● YOUR INSTRUCTIONS: Please express the lines from the start through the one containing "Reading left to", both ends included, as a JSON list of strings with one string per line, skipping blank lines and leaving out the pictures.

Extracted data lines
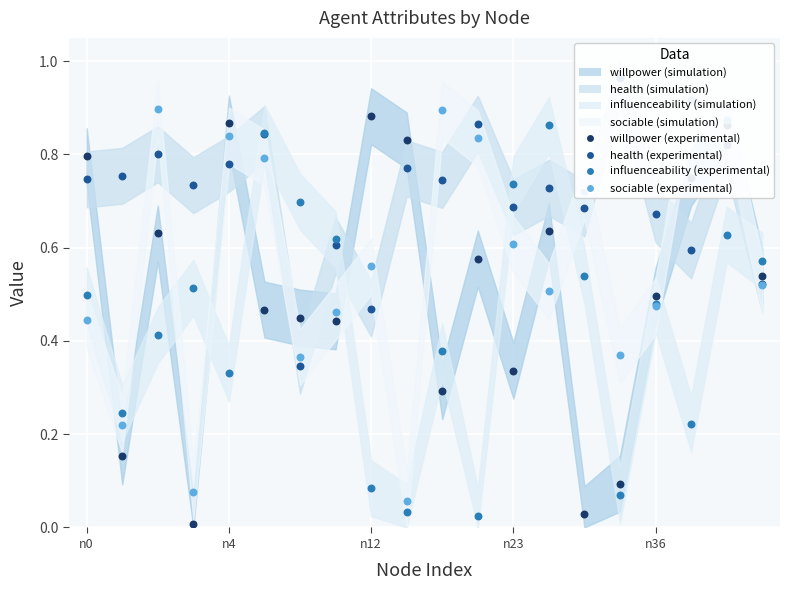

Which series contains the lowest Y value?

willpower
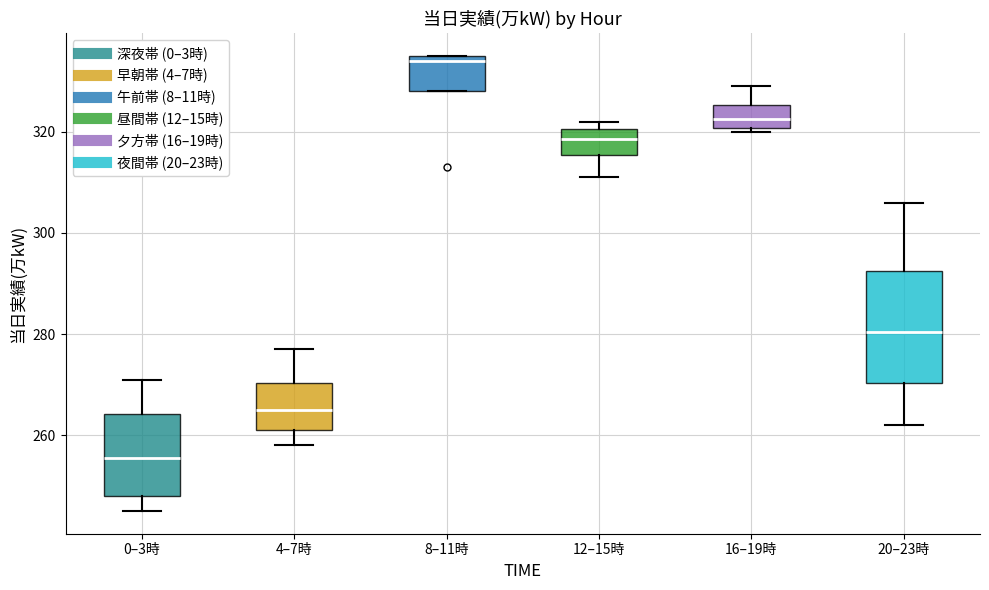

Where is the lower edge of the box for 0–3時 on the y-axis? The values are not printed on the chart, so give them approximately, as read against the axis.

248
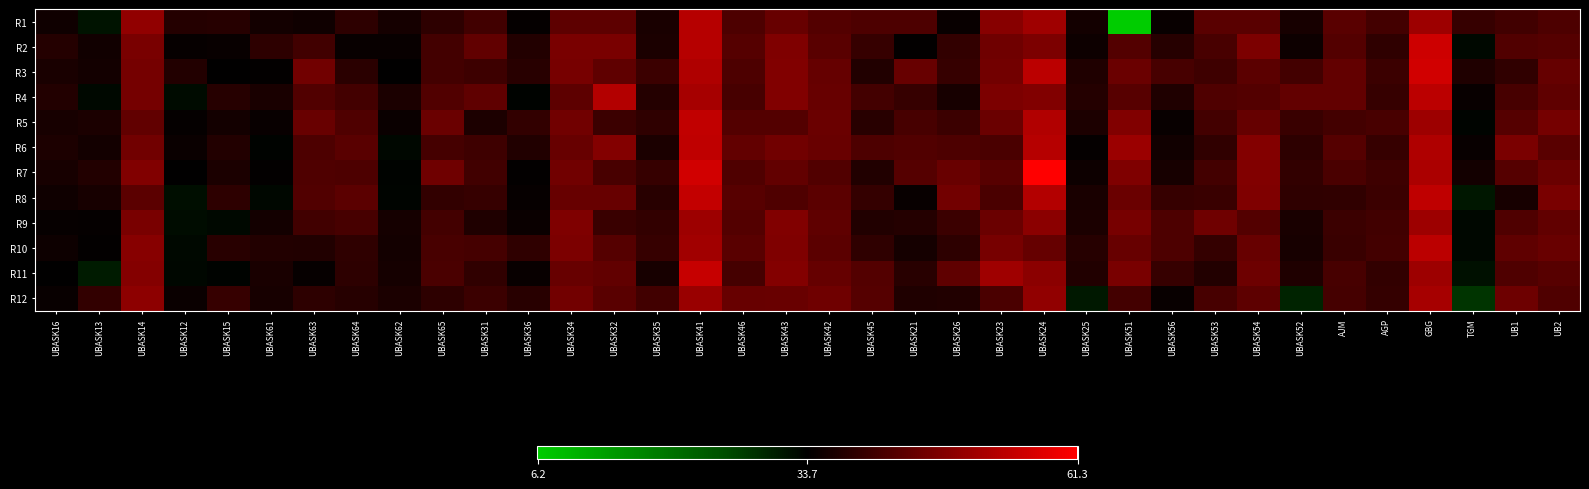

Reading left to right, extract all data points from this chart.

R1: UBASK16=35.2	UBASK13=31.6	UBASK14=49.2	UBASK12=37.7	UBASK15=38.0	UBASK61=35.8	UBASK63=35.4	UBASK64=38.6	UBASK62=36.0	UBASK65=38.6	UBASK31=40.6	UBASK36=34.2	UBASK34=43.8	UBASK32=43.7	UBASK35=36.5	UBASK41=53.5	UBASK46=42.0	UBASK43=44.7	UBASK42=42.6	UBASK45=41.9	UBASK21=41.9	UBASK26=34.7	UBASK23=48.1	UBASK24=50.7	UBASK25=35.8	UBASK51=6.2	UBASK56=34.7	UBASK53=43.3	UBASK54=43.3	UBASK52=36.2	AJM=43.2	AGP=40.9	GBG=50.6	TGM=39.5	UB1=40.7	UB2=42.0
R2: UBASK16=37.7	UBASK13=35.6	UBASK14=46.8	UBASK12=34.5	UBASK15=34.6	UBASK61=38.5	UBASK63=40.8	UBASK64=34.6	UBASK62=34.7	UBASK65=40.9	UBASK31=44.2	UBASK36=37.4	UBASK34=46.7	UBASK32=46.7	UBASK35=36.7	UBASK41=53.5	UBASK46=42.9	UBASK43=47.4	UBASK42=43.3	UBASK45=39.7	UBASK21=34.0	UBASK26=39.1	UBASK23=45.6	UBASK24=47.1	UBASK25=35.1	UBASK51=42.7	UBASK56=38.0	UBASK53=41.5	UBASK54=47.2	UBASK52=35.2	AJM=42.7	AGP=38.8	GBG=55.7	TGM=32.7	UB1=42.4	UB2=42.9
R3: UBASK16=36.5	UBASK13=35.8	UBASK14=46.2	UBASK12=37.5	UBASK15=33.8	UBASK61=34.0	UBASK63=45.9	UBASK64=38.4	UBASK62=33.9	UBASK65=40.9	UBASK31=40.2	UBASK36=38.1	UBASK34=46.5	UBASK32=44.0	UBASK35=40.1	UBASK41=52.6	UBASK46=41.9	UBASK43=47.5	UBASK42=44.6	UBASK45=37.3	UBASK21=44.8	UBASK26=39.6	UBASK23=46.2	UBASK24=53.8	UBASK25=37.1	UBASK51=45.2	UBASK56=41.2	UBASK53=40.4	UBASK54=43.6	UBASK52=41.0	AJM=44.5	AGP=40.0	GBG=56.3	TGM=37.1	UB1=39.0	UB2=44.6
R4: UBASK16=37.5	UBASK13=32.6	UBASK14=46.2	UBASK12=32.6	UBASK15=38.0	UBASK61=36.4	UBASK63=42.4	UBASK64=40.9	UBASK62=36.6	UBASK65=42.4	UBASK31=44.0	UBASK36=33.4	UBASK34=43.8	UBASK32=53.0	UBASK35=37.6	UBASK41=51.7	UBASK46=41.4	UBASK43=47.6	UBASK42=44.7	UBASK45=40.9	UBASK21=39.6	UBASK26=36.2	UBASK23=47.2	UBASK24=47.6	UBASK25=37.8	UBASK51=43.0	UBASK56=37.0	UBASK53=42.3	UBASK54=42.6	UBASK52=44.4	AJM=44.4	AGP=39.7	GBG=53.8	TGM=34.8	UB1=41.3	UB2=43.9
R5: UBASK16=36.2	UBASK13=36.6	UBASK14=44.2	UBASK12=34.4	UBASK15=35.7	UBASK61=34.8	UBASK63=45.0	UBASK64=42.3	UBASK62=34.8	UBASK65=45.2	UBASK31=36.8	UBASK36=39.3	UBASK34=45.9	UBASK32=40.0	UBASK35=38.7	UBASK41=54.5	UBASK46=42.7	UBASK43=42.6	UBASK42=45.2	UBASK45=38.2	UBASK21=41.4	UBASK26=40.1	UBASK23=45.1	UBASK24=52.8	UBASK25=36.7	UBASK51=47.5	UBASK56=34.7	UBASK53=40.9	UBASK54=44.5	UBASK52=39.9	AJM=41.0	AGP=41.6	GBG=50.7	TGM=33.1	UB1=42.9	UB2=46.2
R6: UBASK16=36.8	UBASK13=35.8	UBASK14=46.0	UBASK12=34.8	UBASK15=37.5	UBASK61=33.4	UBASK63=42.1	UBASK64=43.3	UBASK62=32.9	UBASK65=41.1	UBASK31=40.6	UBASK36=37.2	UBASK34=44.7	UBASK32=47.8	UBASK35=36.6	UBASK41=54.2	UBASK46=44.3	UBASK43=45.8	UBASK42=45.1	UBASK45=42.1	UBASK21=42.5	UBASK26=41.9	UBASK23=41.7	UBASK24=53.5	UBASK25=34.2	UBASK51=50.3	UBASK56=35.6	UBASK53=39.0	UBASK54=47.8	UBASK52=38.6	AJM=42.9	AGP=39.7	GBG=52.5	TGM=34.6	UB1=46.9	UB2=43.2
R7: UBASK16=36.1	UBASK13=37.5	UBASK14=47.6	UBASK12=33.8	UBASK15=36.5	UBASK61=34.0	UBASK63=42.2	UBASK64=42.1	UBASK62=33.3	UBASK65=45.6	UBASK31=40.6	UBASK36=34.1	UBASK34=45.9	UBASK32=41.6	UBASK35=39.7	UBASK41=56.2	UBASK46=42.2	UBASK43=44.3	UBASK42=42.4	UBASK45=37.3	UBASK21=42.9	UBASK26=45.1	UBASK23=43.1	UBASK24=61.3	UBASK25=35.0	UBASK51=47.3	UBASK56=36.1	UBASK53=40.9	UBASK54=47.7	UBASK52=39.3	AJM=41.7	AGP=40.4	GBG=52.2	TGM=35.7	UB1=42.9	UB2=45.1
R8: UBASK16=35.4	UBASK13=36.2	UBASK14=43.5	UBASK12=32.1	UBASK15=38.5	UBASK61=33.0	UBASK63=42.4	UBASK64=43.6	UBASK62=33.2	UBASK65=39.2	UBASK31=39.6	UBASK36=34.5	UBASK34=44.8	UBASK32=44.8	UBASK35=38.1	UBASK41=54.8	UBASK46=43.1	UBASK43=42.2	UBASK42=43.6	UBASK45=39.4	UBASK21=34.7	UBASK26=46.0	UBASK23=41.8	UBASK24=52.9	UBASK25=36.5	UBASK51=45.3	UBASK56=39.6	UBASK53=39.9	UBASK54=47.5	UBASK52=38.8	AJM=39.0	AGP=40.0	GBG=54.3	TGM=31.3	UB1=36.1	UB2=46.8
R9: UBASK16=34.5	UBASK13=34.2	UBASK14=46.8	UBASK12=32.2	UBASK15=32.8	UBASK61=35.9	UBASK63=40.6	UBASK64=41.2	UBASK62=36.0	UBASK65=40.9	UBASK31=36.9	UBASK36=34.9	UBASK34=47.4	UBASK32=39.9	UBASK35=39.1	UBASK41=50.7	UBASK46=42.7	UBASK43=47.5	UBASK42=43.9	UBASK45=37.2	UBASK21=37.6	UBASK26=40.1	UBASK23=45.2	UBASK24=48.6	UBASK25=36.5	UBASK51=46.5	UBASK56=42.1	UBASK53=45.7	UBASK54=42.6	UBASK52=36.5	AJM=40.1	AGP=40.8	GBG=50.6	TGM=32.9	UB1=42.2	UB2=44.1
R10: UBASK16=35.0	UBASK13=34.0	UBASK14=48.3	UBASK12=32.8	UBASK15=38.1	UBASK61=37.5	UBASK63=37.4	UBASK64=38.7	UBASK62=35.9	UBASK65=41.5	UBASK31=41.1	UBASK36=38.7	UBASK34=47.2	UBASK32=42.9	UBASK35=39.7	UBASK41=51.1	UBASK46=43.2	UBASK43=47.3	UBASK42=43.5	UBASK45=38.7	UBASK21=35.9	UBASK26=38.5	UBASK23=46.6	UBASK24=44.6	UBASK25=38.0	UBASK51=44.9	UBASK56=42.1	UBASK53=39.5	UBASK54=44.9	UBASK52=36.1	AJM=39.8	AGP=41.0	GBG=53.8	TGM=32.9	UB1=43.9	UB2=45.0
R11: UBASK16=33.8	UBASK13=30.9	UBASK14=48.0	UBASK12=32.9	UBASK15=33.4	UBASK61=36.5	UBASK63=34.5	UBASK64=38.5	UBASK62=36.0	UBASK65=41.8	UBASK31=39.0	UBASK36=34.7	UBASK34=44.7	UBASK32=44.2	UBASK35=36.1	UBASK41=55.1	UBASK46=41.1	UBASK43=47.8	UBASK42=44.6	UBASK45=42.6	UBASK21=38.1	UBASK26=44.0	UBASK23=50.8	UBASK24=48.7	UBASK25=37.2	UBASK51=46.8	UBASK56=39.6	UBASK53=37.5	UBASK54=45.4	UBASK52=37.1	AJM=41.4	AGP=39.2	GBG=50.7	TGM=31.8	UB1=42.3	UB2=43.1
R12: UBASK16=34.7	UBASK13=39.1	UBASK14=48.9	UBASK12=34.9	UBASK15=39.6	UBASK61=36.2	UBASK63=38.6	UBASK64=37.9	UBASK62=36.6	UBASK65=38.5	UBASK31=40.0	UBASK36=38.1	UBASK34=46.1	UBASK32=43.3	UBASK35=40.6	UBASK41=50.1	UBASK46=44.8	UBASK43=45.1	UBASK42=45.6	UBASK45=42.9	UBASK21=37.0	UBASK26=37.2	UBASK23=41.8	UBASK24=49.3	UBASK25=31.1	UBASK51=41.0	UBASK56=34.6	UBASK53=41.3	UBASK54=43.7	UBASK52=30.0	AJM=41.1	AGP=39.5	GBG=51.6	TGM=27.9	UB1=45.4	UB2=42.1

● TASK RESULT:
[
  "Which series contains the lowest Y value?",
  "willpower",
  "Where is the lower edge of the box for 0–3時 on the y-axis? The values are not printed on the chart, so give them approximately, as read against the axis.",
  "248",
  "Reading left to right, extract all data points from this chart."
]